What to do>
In the forum thread below about modifying links on a page, why does Walid want to move the external-link script from JavaScript to PHP? Answer in one to three sentences.

Text block>
──────

Page 1 of 1

Modifying all specific links on a page

Posted: Mon Mar 17, 2008 8:53 am
by Walid
Hi all,

I'm new to the forum and have entered quite selfishly in the hope that someone can help.

As part of a site redesign, we are focusing a lot on usability & accessibility and one of the measures which we are taking is to provide more detailed information on external links (i.e. href).

So far, I've put together a javascript (jquery) function which does the following:

1. Goes through every link on a page and identifies the external ones.
2. Extracts the domain name and adds a title attribute with the value "External Link - http://www.domainname.com".
3. Adds an "external link" image at the end of the link using "external link" as the alt text.

I would now like to port this script over into PHP as there really is no need for the client machine to do this if our servers can. After all, it will offer them a faster download and what happens if they have javascript switched off.

If anyone can help me with this, I would appreciate it very much.

(I'm now off into the forums to see if I can help anyone else and earn some good karma.)

Re: Modifying all specific links on a page

Posted: Mon Mar 17, 2008 9:55 am
by scriptah
If you want to do the easy way, you could enable output buffer.
I wrote a simple skeleton so you can understand the idea.

Make sure to rewrite every single function on the snippet, as it won't work at all on a real production application.
The regexps must me re-written.

──────

Recorded information>
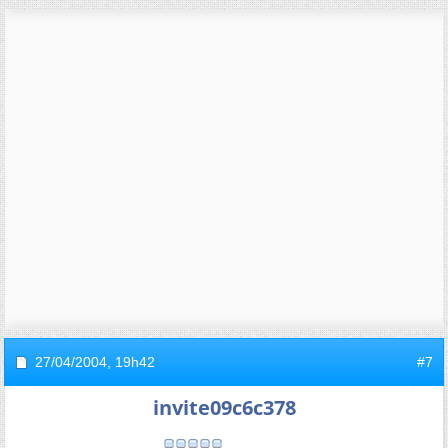
27/04/2004,
19h42
#7
invite09c6c378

──────

Your response>
Walid sees no need for the client machine to do the work when the servers can. Doing it on the server would give users a faster download and would still work if they have JavaScript switched off.